What is expected: Extract the lines of the records word for word, starting at the very beginning and ending with the line that contains "葉ひとつひとつを大切にしています。 興味のあることには", with both ends included.

Extracted records:

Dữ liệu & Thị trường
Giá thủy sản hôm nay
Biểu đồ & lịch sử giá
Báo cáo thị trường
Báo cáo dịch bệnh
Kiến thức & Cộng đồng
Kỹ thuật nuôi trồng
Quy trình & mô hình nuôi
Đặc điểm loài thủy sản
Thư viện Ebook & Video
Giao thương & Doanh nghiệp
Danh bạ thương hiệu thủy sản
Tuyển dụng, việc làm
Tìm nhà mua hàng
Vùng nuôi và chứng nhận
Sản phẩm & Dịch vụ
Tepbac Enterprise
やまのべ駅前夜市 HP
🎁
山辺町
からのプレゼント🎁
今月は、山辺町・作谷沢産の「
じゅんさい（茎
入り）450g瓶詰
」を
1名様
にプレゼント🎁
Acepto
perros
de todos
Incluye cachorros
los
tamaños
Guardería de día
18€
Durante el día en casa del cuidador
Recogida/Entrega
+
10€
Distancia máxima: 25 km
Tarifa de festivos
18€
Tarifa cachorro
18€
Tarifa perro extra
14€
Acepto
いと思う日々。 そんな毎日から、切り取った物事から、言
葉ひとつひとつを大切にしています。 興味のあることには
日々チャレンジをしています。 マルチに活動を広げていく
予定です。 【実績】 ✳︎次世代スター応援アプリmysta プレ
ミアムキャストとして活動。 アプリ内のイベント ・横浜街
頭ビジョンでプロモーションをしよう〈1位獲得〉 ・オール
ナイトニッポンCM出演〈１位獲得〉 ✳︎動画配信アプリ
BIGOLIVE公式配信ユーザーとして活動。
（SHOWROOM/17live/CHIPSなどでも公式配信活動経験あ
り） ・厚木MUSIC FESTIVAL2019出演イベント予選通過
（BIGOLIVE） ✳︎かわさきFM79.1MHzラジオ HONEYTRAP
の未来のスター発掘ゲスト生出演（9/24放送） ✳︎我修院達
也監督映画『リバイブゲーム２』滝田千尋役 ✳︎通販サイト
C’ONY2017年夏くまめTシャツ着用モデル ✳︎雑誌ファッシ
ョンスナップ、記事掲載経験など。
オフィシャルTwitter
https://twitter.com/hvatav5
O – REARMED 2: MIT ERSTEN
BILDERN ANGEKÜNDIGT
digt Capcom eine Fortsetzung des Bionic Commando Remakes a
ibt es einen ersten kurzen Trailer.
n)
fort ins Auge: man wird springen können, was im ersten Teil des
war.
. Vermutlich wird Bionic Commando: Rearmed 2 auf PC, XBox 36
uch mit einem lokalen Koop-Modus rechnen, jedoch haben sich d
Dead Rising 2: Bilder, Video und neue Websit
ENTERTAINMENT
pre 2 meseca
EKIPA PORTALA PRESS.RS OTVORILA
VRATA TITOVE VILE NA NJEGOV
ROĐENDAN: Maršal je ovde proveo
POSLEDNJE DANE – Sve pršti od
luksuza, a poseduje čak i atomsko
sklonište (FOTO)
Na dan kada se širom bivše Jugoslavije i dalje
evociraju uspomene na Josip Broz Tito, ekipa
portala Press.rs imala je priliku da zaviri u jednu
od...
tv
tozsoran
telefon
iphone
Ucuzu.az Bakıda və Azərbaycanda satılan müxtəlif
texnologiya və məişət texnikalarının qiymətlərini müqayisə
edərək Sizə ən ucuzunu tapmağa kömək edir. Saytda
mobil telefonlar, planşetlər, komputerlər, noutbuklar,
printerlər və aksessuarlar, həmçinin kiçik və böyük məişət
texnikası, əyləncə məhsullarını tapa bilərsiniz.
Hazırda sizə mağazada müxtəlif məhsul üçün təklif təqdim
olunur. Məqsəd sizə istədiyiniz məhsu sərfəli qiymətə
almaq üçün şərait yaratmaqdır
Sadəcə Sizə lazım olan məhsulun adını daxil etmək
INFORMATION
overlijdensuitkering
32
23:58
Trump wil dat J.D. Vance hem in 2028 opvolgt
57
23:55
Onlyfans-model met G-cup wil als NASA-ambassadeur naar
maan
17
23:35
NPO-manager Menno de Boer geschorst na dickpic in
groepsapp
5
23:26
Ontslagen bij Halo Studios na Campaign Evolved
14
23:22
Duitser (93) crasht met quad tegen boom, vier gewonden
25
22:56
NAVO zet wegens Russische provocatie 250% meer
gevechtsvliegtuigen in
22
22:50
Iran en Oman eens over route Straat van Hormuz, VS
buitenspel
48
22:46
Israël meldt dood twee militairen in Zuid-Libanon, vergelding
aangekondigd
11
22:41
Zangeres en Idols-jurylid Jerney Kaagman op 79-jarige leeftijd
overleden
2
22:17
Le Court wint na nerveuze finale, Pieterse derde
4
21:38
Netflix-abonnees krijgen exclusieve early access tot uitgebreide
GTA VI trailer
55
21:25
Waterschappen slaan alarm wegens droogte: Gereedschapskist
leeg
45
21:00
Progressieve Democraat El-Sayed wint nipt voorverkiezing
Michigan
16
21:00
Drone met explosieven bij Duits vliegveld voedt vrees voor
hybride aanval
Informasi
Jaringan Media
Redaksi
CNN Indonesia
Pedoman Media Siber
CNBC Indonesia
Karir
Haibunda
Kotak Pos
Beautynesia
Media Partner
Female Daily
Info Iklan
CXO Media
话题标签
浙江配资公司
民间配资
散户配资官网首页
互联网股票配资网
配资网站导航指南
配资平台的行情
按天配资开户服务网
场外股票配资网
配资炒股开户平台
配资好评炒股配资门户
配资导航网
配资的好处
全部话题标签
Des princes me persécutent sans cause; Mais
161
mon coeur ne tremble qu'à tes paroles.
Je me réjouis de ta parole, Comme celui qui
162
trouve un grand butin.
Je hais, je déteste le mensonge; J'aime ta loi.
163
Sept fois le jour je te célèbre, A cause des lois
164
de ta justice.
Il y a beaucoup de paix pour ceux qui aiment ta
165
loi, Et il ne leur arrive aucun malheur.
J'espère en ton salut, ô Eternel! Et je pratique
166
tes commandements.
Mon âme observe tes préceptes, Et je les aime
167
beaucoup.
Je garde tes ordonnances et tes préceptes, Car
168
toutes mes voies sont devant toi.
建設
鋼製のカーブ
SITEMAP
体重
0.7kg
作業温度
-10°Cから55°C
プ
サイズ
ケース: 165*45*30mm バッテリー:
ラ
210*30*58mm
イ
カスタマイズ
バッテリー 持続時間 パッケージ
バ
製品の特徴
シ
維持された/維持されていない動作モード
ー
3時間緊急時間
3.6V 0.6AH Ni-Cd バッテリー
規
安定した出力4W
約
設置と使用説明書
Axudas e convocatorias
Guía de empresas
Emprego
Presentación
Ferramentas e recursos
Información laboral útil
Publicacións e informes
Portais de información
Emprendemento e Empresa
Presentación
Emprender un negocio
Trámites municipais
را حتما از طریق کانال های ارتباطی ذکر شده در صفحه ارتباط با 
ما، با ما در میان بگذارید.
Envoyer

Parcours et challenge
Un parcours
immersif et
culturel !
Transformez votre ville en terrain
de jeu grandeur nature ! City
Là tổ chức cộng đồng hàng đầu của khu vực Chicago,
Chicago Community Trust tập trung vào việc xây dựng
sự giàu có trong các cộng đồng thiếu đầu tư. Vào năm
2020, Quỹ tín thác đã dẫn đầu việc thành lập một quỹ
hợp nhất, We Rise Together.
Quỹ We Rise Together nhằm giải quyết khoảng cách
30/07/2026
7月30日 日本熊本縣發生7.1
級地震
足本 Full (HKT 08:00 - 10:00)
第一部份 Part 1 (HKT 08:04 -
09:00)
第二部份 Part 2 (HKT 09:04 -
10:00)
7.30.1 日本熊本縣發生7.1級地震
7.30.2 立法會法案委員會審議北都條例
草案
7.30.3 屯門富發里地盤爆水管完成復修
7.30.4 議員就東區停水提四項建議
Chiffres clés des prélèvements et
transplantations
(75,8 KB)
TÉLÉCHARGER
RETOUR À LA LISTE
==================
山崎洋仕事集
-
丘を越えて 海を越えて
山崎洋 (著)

Your response:
Dữ liệu & Thị trường
Giá thủy sản hôm nay
Biểu đồ & lịch sử giá
Báo cáo thị trường
Báo cáo dịch bệnh
Kiến thức & Cộng đồng
Kỹ thuật nuôi trồng
Quy trình & mô hình nuôi
Đặc điểm loài thủy sản
Thư viện Ebook & Video
Giao thương & Doanh nghiệp
Danh bạ thương hiệu thủy sản
Tuyển dụng, việc làm
Tìm nhà mua hàng
Vùng nuôi và chứng nhận
Sản phẩm & Dịch vụ
Tepbac Enterprise
やまのべ駅前夜市 HP
🎁
山辺町
からのプレゼント🎁
今月は、山辺町・作谷沢産の「
じゅんさい（茎
入り）450g瓶詰
」を
1名様
にプレゼント🎁
Acepto
perros
de todos
Incluye cachorros
los
tamaños
Guardería de día
18€
Durante el día en casa del cuidador
Recogida/Entrega
+
10€
Distancia máxima: 25 km
Tarifa de festivos
18€
Tarifa cachorro
18€
Tarifa perro extra
14€
Acepto
いと思う日々。 そんな毎日から、切り取った物事から、言
葉ひとつひとつを大切にしています。 興味のあることには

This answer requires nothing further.